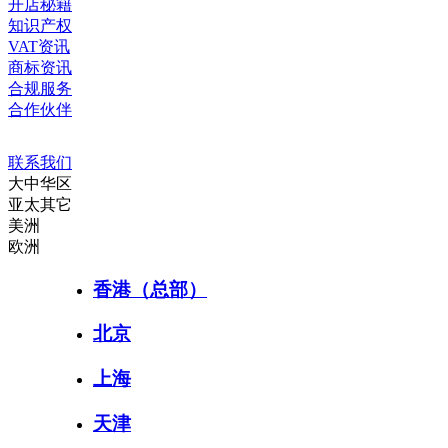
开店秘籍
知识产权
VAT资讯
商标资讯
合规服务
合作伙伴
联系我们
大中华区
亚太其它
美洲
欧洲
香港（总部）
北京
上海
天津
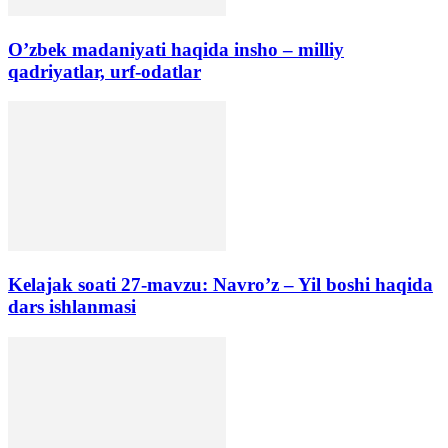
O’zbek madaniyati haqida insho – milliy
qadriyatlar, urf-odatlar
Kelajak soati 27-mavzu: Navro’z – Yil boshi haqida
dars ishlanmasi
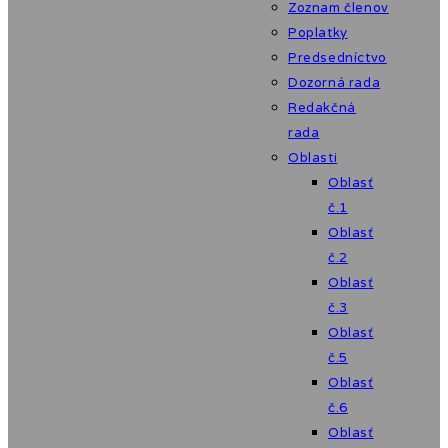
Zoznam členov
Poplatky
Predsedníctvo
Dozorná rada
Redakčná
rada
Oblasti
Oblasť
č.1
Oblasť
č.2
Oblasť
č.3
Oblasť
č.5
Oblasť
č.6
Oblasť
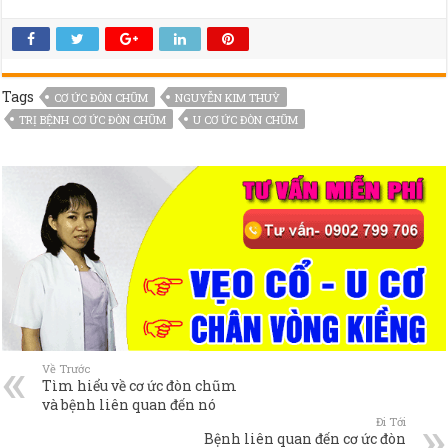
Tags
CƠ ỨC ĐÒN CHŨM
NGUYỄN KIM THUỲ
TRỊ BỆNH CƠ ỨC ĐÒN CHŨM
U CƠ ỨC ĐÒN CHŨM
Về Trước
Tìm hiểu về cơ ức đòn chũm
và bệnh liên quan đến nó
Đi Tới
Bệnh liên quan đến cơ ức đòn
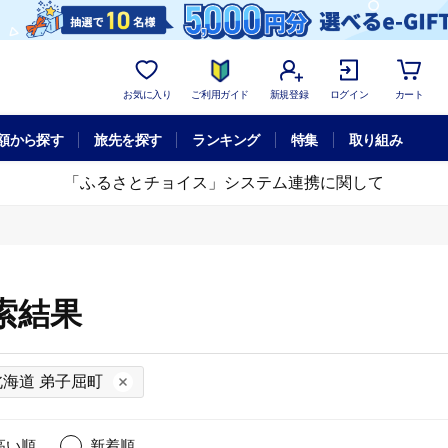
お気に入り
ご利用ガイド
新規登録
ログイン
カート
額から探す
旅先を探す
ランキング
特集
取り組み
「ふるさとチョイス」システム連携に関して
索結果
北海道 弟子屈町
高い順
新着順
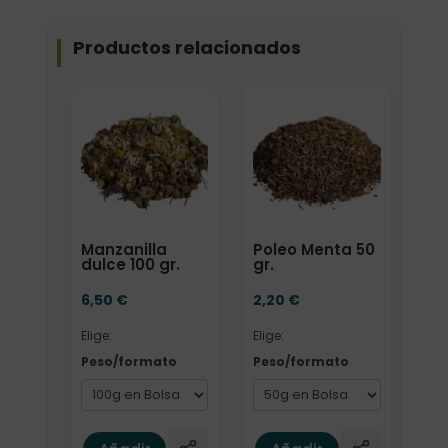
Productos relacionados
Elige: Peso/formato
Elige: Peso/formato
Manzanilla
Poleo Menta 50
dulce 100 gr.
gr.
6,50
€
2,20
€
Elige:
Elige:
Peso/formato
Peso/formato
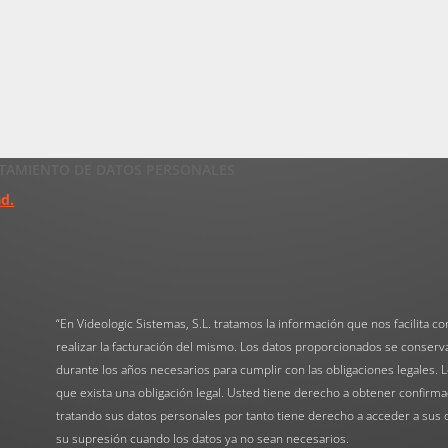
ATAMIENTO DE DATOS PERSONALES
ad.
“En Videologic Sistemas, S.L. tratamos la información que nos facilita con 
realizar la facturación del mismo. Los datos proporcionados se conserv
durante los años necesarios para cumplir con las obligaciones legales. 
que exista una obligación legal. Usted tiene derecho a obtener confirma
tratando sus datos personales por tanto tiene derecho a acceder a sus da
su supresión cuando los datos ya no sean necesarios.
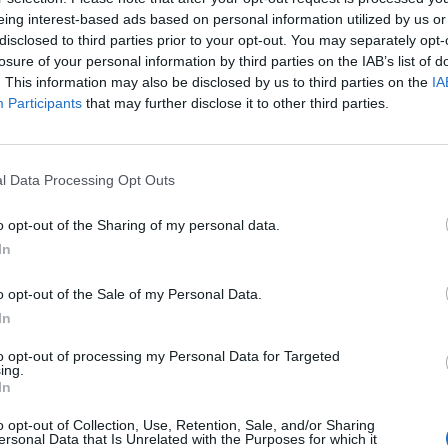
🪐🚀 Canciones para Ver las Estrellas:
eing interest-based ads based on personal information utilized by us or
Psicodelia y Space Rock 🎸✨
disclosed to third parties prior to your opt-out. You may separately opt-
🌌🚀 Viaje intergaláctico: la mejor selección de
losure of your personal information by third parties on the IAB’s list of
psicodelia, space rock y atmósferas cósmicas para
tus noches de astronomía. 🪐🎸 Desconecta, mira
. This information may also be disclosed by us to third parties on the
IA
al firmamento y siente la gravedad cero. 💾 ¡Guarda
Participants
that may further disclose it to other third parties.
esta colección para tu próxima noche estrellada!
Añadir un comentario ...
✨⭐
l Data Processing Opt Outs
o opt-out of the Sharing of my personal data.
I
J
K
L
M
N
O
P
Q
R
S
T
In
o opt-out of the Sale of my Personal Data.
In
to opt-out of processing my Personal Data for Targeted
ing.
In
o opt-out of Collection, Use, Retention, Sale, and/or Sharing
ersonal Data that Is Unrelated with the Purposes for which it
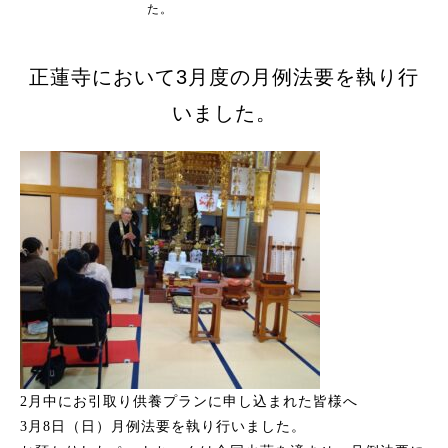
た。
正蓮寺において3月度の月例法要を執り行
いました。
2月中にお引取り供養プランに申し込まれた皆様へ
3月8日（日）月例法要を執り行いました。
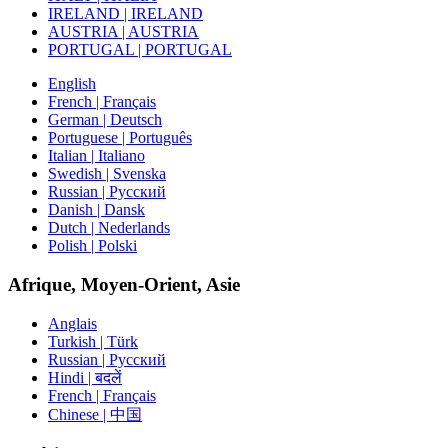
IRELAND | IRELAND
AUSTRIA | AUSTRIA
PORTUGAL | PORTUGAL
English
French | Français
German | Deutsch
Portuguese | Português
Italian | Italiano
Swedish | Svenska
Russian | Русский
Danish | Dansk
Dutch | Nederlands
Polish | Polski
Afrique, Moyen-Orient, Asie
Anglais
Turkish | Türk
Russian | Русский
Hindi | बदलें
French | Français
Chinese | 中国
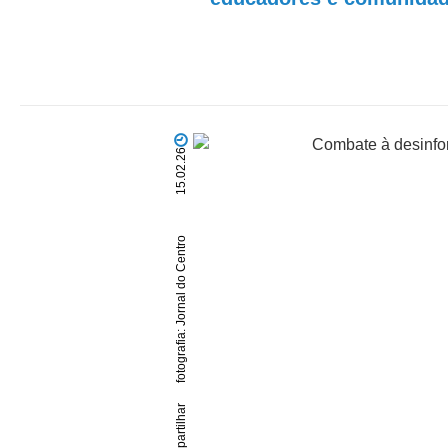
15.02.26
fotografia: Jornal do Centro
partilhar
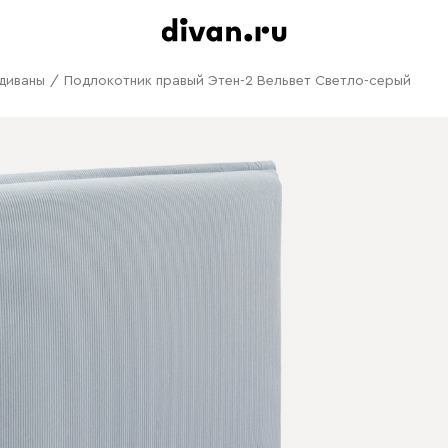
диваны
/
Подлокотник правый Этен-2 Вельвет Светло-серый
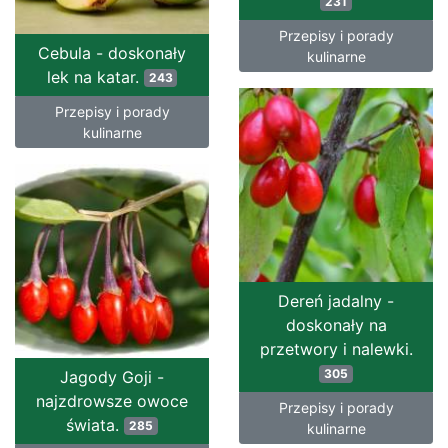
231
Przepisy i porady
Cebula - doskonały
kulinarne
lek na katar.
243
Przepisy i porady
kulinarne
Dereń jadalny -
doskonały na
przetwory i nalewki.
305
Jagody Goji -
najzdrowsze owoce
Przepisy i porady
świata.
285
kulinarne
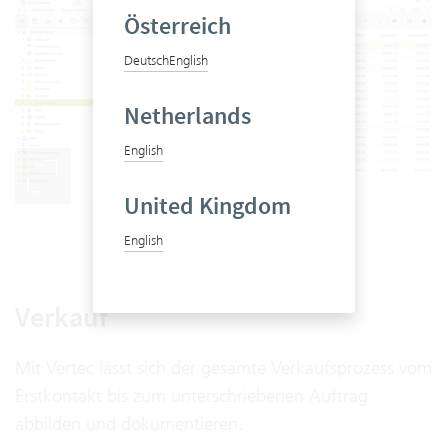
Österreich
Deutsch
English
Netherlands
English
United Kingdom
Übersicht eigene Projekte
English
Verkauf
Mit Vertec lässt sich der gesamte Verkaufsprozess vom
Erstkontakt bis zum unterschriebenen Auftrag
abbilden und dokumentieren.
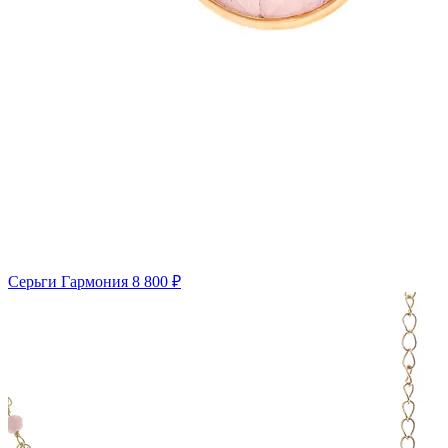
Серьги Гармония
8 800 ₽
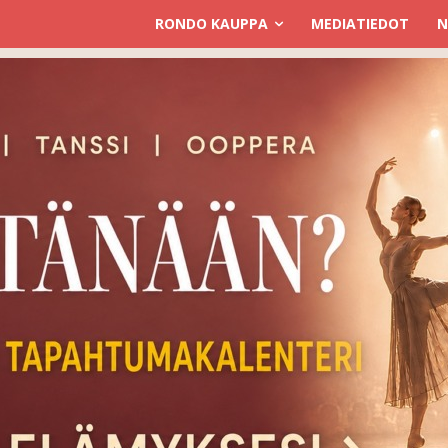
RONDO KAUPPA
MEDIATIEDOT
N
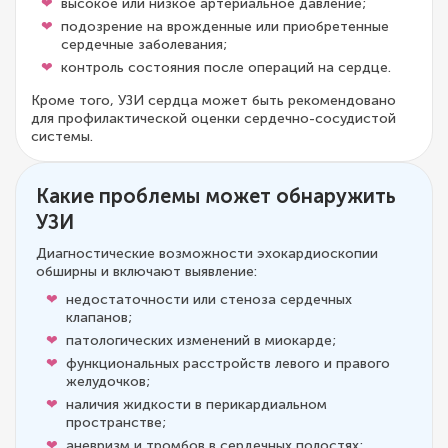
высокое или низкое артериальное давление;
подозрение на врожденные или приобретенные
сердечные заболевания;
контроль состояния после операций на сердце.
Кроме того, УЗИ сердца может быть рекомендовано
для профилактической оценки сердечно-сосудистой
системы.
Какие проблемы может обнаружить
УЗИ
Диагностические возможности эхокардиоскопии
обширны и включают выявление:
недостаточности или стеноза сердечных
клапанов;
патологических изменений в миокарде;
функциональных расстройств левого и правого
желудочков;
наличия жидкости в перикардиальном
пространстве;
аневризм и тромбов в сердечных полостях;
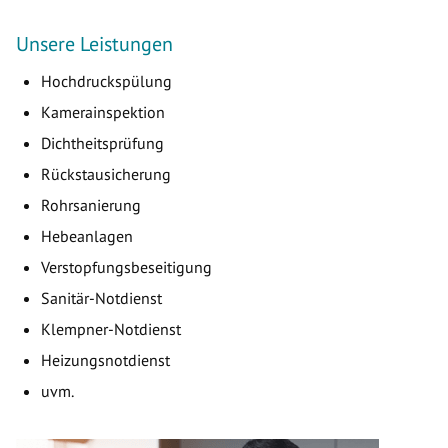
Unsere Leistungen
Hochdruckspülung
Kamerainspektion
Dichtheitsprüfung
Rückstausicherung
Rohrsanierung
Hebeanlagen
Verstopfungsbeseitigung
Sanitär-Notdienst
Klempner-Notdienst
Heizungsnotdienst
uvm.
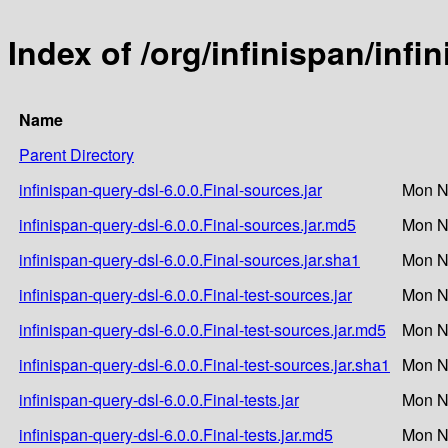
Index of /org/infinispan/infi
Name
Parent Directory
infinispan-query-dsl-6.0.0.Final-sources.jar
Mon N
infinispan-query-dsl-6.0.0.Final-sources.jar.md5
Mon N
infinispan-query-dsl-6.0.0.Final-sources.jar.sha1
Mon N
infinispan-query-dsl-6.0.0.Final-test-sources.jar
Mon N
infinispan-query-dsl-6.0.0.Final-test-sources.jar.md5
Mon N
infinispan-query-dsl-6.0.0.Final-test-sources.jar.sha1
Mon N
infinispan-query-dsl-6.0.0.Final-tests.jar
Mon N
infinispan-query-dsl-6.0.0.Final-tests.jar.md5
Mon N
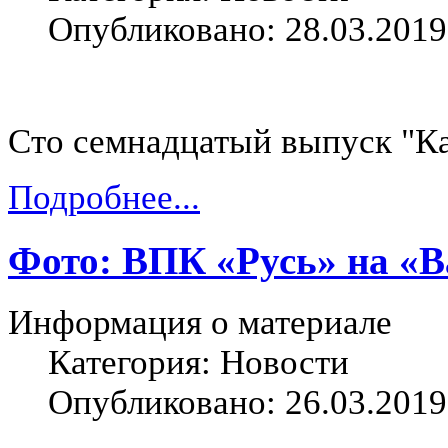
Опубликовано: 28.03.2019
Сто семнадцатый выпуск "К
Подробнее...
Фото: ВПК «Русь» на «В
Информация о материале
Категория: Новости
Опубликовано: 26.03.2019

- What the task asks:
Render the material from the line containing "ATAMIENTO DE DATOS PERSONALES" through the line containing "ersonal Data that", both included, as a Markdown table with the columns Row and Line. Number each row, and leave out blank lines and the pictures.

- Result for this exercise:
| Row | Line |
|---|---|
| 1 | ATAMIENTO DE DATOS PERSONALES |
| 2 | ad. |
| 3 | “En Videologic Sistemas, S.L. tratamos la información que nos facilita con  |
| 4 | realizar la facturación del mismo. Los datos proporcionados se conserv |
| 5 | durante los años necesarios para cumplir con las obligaciones legales.  |
| 6 | que exista una obligación legal. Usted tiene derecho a obtener confirma |
| 7 | tratando sus datos personales por tanto tiene derecho a acceder a sus da |
| 8 | su supresión cuando los datos ya no sean necesarios. |
| 9 | 🪐🚀 Canciones para Ver las Estrellas: |
| 10 | eing interest-based ads based on personal information utilized by us or |
| 11 | Psicodelia y Space Rock 🎸✨ |
| 12 | disclosed to third parties prior to your opt-out. You may separately opt- |
| 13 | 🌌🚀 Viaje intergaláctico: la mejor selección de |
| 14 | losure of your personal information by third parties on the IAB’s list of |
| 15 | psicodelia, space rock y atmósferas cósmicas para |
| 16 | tus noches de astronomía. 🪐🎸 Desconecta, mira |
| 17 | . This information may also be disclosed by us to third parties on the |
| 18 | IA |
| 19 | al firmamento y siente la gravedad cero. 💾 ¡Guarda |
| 20 | Participants |
| 21 | that may further disclose it to other third parties. |
| 22 | esta colección para tu próxima noche estrellada! |
| 23 | Añadir un comentario ... |
| 24 | ✨⭐ |
| 25 | l Data Processing Opt Outs |
| 26 | o opt-out of the Sharing of my personal data. |
| 27 | I |
| 28 | J |
| 29 | K |
| 30 | L |
| 31 | M |
| 32 | N |
| 33 | O |
| 34 | P |
| 35 | Q |
| 36 | R |
| 37 | S |
| 38 | T |
| 39 | In |
| 40 | o opt-out of the Sale of my Personal Data. |
| 41 | In |
| 42 | to opt-out of processing my Personal Data for Targeted |
| 43 | ing. |
| 44 | In |
| 45 | o opt-out of Collection, Use, Retention, Sale, and/or Sharing |
| 46 | ersonal Data that Is Unrelated with the Purposes for which it |